Problem: Output exactly the lines from the line that has "8: (251, 250)" through the last line of the data below, with no pictures.

Listed records:
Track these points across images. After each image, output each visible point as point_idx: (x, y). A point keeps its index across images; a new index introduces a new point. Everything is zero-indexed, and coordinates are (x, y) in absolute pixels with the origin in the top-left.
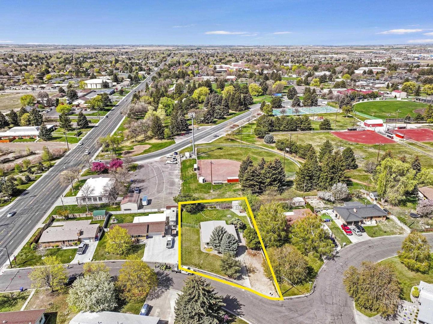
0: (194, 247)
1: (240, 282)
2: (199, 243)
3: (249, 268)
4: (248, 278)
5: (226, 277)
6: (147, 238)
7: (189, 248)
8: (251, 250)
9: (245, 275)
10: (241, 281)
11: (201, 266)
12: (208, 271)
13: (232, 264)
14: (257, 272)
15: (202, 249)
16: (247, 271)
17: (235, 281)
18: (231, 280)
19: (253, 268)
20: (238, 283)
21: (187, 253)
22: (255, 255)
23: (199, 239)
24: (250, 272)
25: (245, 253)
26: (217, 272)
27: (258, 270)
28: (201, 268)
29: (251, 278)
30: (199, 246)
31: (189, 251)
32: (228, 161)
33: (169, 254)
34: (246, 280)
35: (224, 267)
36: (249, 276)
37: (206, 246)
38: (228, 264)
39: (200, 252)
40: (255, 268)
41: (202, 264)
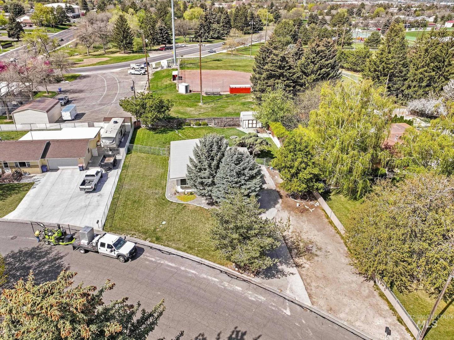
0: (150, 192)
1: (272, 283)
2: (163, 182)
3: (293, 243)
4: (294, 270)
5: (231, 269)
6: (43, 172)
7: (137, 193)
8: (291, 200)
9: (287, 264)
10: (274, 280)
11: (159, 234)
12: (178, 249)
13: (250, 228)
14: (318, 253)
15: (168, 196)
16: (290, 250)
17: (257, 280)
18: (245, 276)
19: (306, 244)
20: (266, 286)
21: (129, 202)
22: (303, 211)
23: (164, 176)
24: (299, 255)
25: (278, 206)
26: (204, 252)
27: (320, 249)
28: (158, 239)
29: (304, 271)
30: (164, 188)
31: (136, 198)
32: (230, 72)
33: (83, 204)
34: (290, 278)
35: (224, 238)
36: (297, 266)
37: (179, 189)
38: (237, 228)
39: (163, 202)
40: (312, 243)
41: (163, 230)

Solution below:
8: (251, 250)
9: (245, 275)
10: (241, 281)
11: (201, 266)
12: (208, 271)
13: (232, 264)
14: (257, 272)
15: (202, 249)
16: (247, 271)
17: (235, 281)
18: (231, 280)
19: (253, 268)
20: (238, 283)
21: (187, 253)
22: (255, 255)
23: (199, 239)
24: (250, 272)
25: (245, 253)
26: (217, 272)
27: (258, 270)
28: (201, 268)
29: (251, 278)
30: (199, 246)
31: (189, 251)
32: (228, 161)
33: (169, 254)
34: (246, 280)
35: (224, 267)
36: (249, 276)
37: (206, 246)
38: (228, 264)
39: (200, 252)
40: (255, 268)
41: (202, 264)
0: (150, 192)
1: (272, 283)
2: (163, 182)
3: (293, 243)
4: (294, 270)
5: (231, 269)
6: (43, 172)
7: (137, 193)
8: (291, 200)
9: (287, 264)
10: (274, 280)
11: (159, 234)
12: (178, 249)
13: (250, 228)
14: (318, 253)
15: (168, 196)
16: (290, 250)
17: (257, 280)
18: (245, 276)
19: (306, 244)
20: (266, 286)
21: (129, 202)
22: (303, 211)
23: (164, 176)
24: (299, 255)
25: (278, 206)
26: (204, 252)
27: (320, 249)
28: (158, 239)
29: (304, 271)
30: (164, 188)
31: (136, 198)
32: (230, 72)
33: (83, 204)
34: (290, 278)
35: (224, 238)
36: (297, 266)
37: (179, 189)
38: (237, 228)
39: (163, 202)
40: (312, 243)
41: (163, 230)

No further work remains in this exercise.